Sunday, April 7, 2013

Big Money Sports Provides Training in Bullying and Harassment!: Notes on Rutgers Basketball


Rutgers's biggest problem is not Mike Rice. It's politicians digging into the university's infrastructure - taking the ongoing dismantling of affordable public education to the next level (first attack affordability, then attack the scene of education by taking away its working infrastructure, access to institutional memory, sense of community). As that complex, difficult story unfolds, Rutgers joins the Big 10 - this entry into big money sports is presented to the public as a fix. Because a winning, televised sports program makes a campus rich, right? One story is a cover for the other. 

Over the past four or five decades we've witnessed the emergence of a public culture in which one wants the best of everything - for oneself. That culture is centered in the delusion that all you need (to succeed) is to participate in a great competition - like March Madness or American Idol. All you need is a chance to be a winner! On television! But of course you are just fodder for the production of the image of victory. Even the winner is raw material for the actual product: the televised sport spectacle.  

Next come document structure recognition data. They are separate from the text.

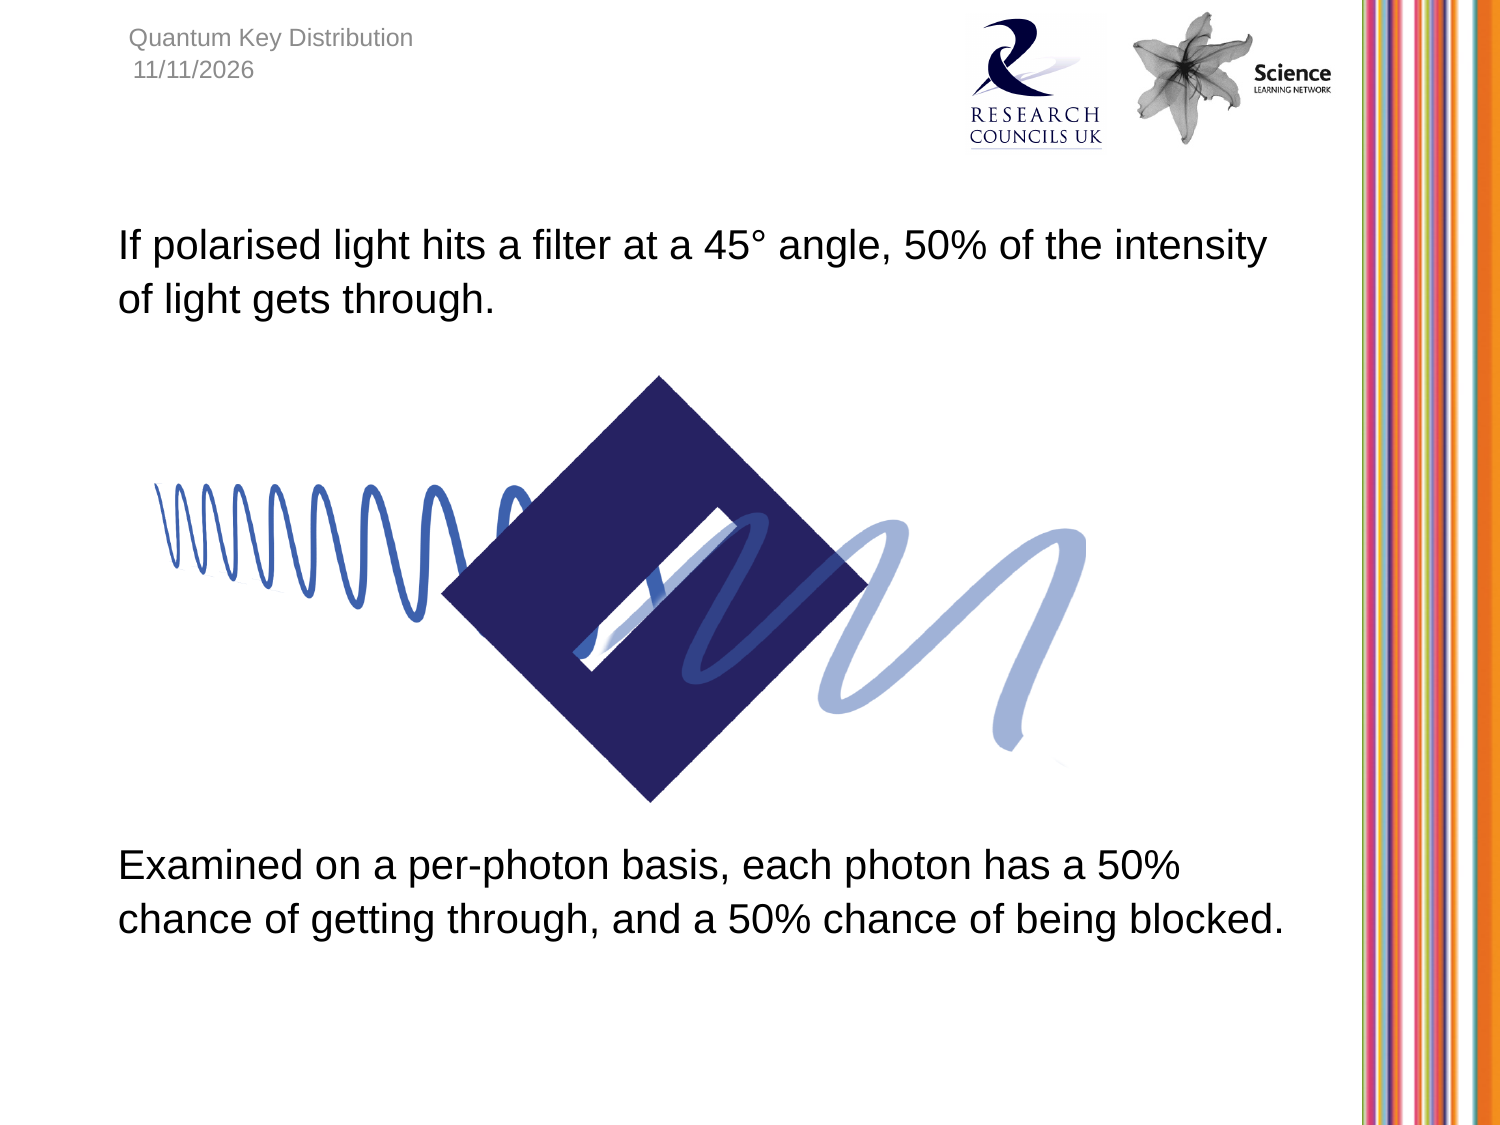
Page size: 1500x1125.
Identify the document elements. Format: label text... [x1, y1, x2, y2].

list Examined on a per-photon basis, each photon has a 50% chance of getting through, and a 50% chance of being blocked. [117, 833, 1292, 996]
picture [965, 13, 1107, 155]
list If polarised light hits a filter at a 45° angle, 50% of the intensity of light gets through. [117, 213, 1292, 376]
picture [1362, 0, 1500, 1125]
footer Quantum Key Distribution [113, 6, 621, 67]
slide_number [117, 67, 456, 99]
picture [154, 374, 1086, 803]
picture [1122, 0, 1341, 155]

Of course Mike Rice hurls insults, kicks and throws basketballs at his players. He's an overseer in a system that places the burden of supporting a state's public education on the backs of young, profoundly disenfranchised men. 

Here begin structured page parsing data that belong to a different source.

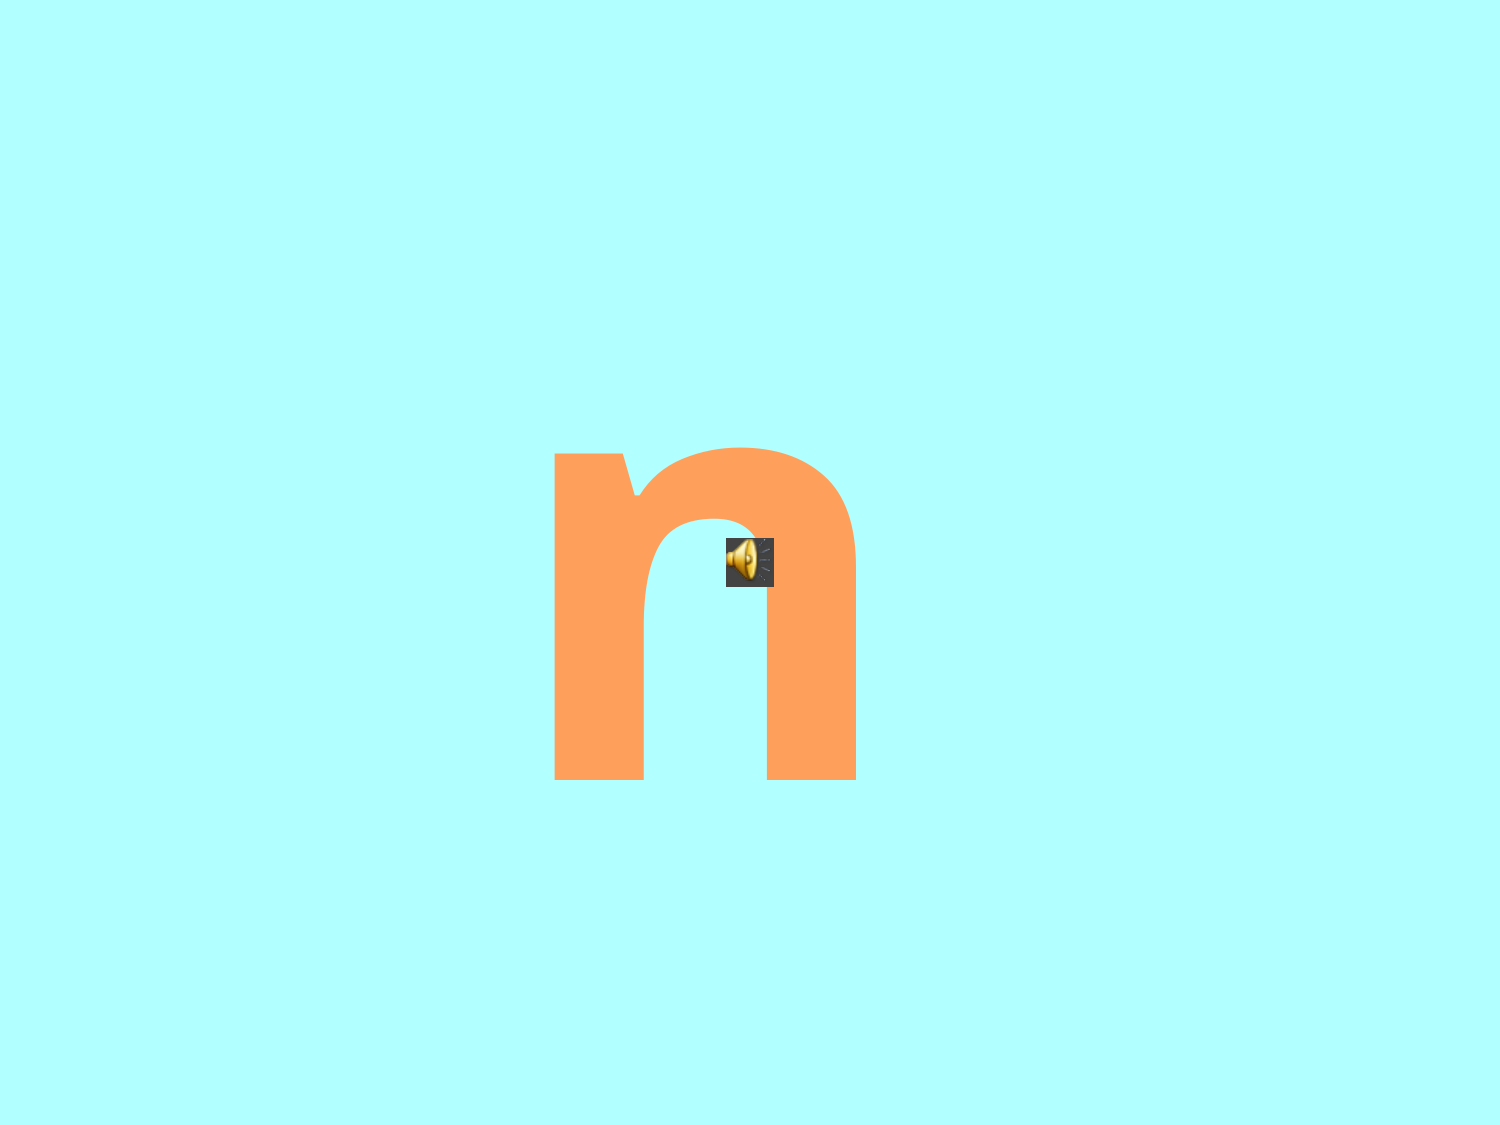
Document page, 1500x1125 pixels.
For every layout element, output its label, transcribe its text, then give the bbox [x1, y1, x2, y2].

picture [724, 537, 776, 588]
text_box n [493, 174, 917, 908]
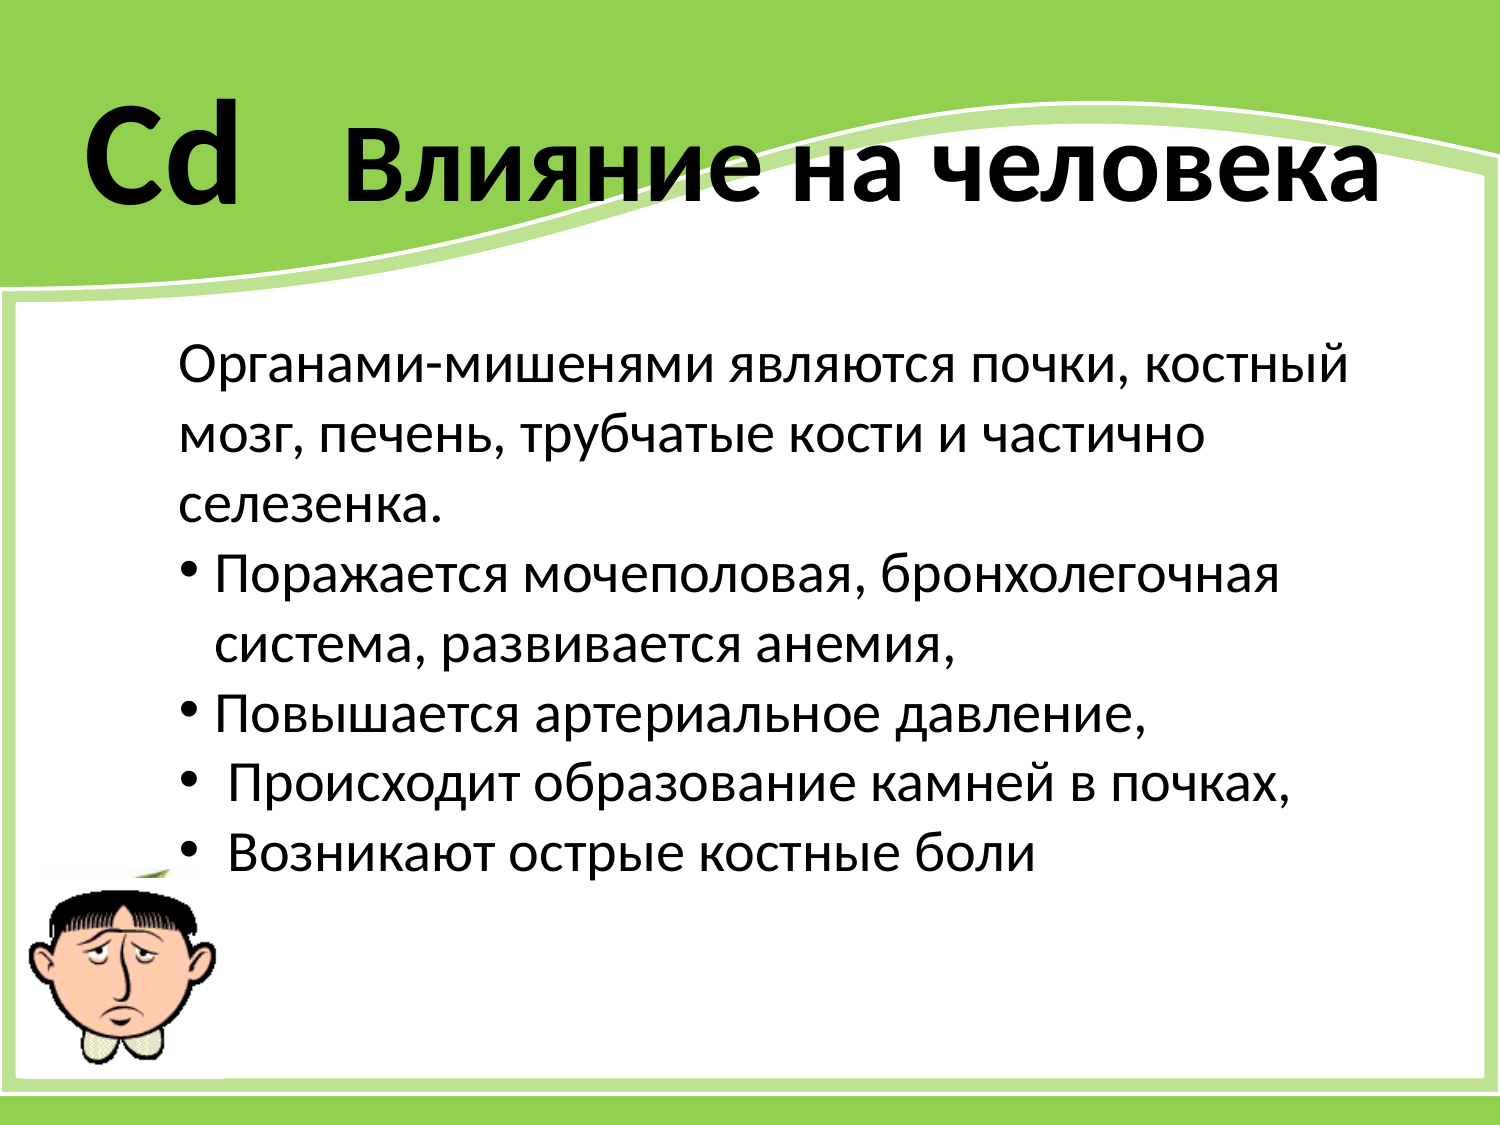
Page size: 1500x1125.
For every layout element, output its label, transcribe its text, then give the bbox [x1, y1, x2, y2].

text_box Органами-мишенями являются почки, костный мозг, печень, трубчатые кости и частично селезенка. Поражается мочеполовая, бронхолегочная система, развивается анемия, Повышается артериальное давление, Происходит образование камней в почках, Возникают острые костные боли [164, 316, 1430, 891]
text_box Cd [70, 46, 364, 242]
picture [23, 869, 224, 1080]
text_box Влияние на человека [364, 81, 1477, 232]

Was Mike Rice's behavior abusive? Yes. The whole story is a disaster. Everyone knew. Everyone worried about being sued. And now Eric Murdock (the whistle blower) is under investigation for extortion. How can you hold anything you hear against Murdock? If he had problems with Rice's behavior, real problems, as an assistant to Rice he was in an impossible position. Coming forward with those complaints is a career-killer. A permanent career killer. That is even more true for players. More than a few commentators have remarked on how easily the athletes seemed to take Rice's abuse.

Nothing about football and basketball culture as practiced in the NCAA lines up with the way we understand the right to be free from harassment and abuse. If we understood athletes as having protections similar to, say, employees, then NCAA athletes would be allowed to unionize. They are not. The NCAA works very hard, very hard, to render its athletes into children, students, apprentices, "amateurs" - anything but "professionals" (employees).

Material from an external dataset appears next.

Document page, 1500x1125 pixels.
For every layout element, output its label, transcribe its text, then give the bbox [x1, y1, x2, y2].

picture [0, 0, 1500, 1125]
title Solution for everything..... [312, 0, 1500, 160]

What these athletes need - more than this season of head rolling - is the right to organize to stand up for themselves, to improve their working conditions and support their education. They need a much better system, as athletes and as students. They - we - need a better university. 

HEADLINE: Big Time Sports Provides Training in Bullying and Harassment. Players Take It or Walk Away from Career. 

It is news. And, of course, it is not news. Buried underneath these headlines is a darker, more depressing story about the conversion of a great public education system into a giant system of indentured servitude - and here I don't mean the NCAA's exploitation of student athletes, I mean the generations of people that will spend their entire lives servicing unsecured student loan debt.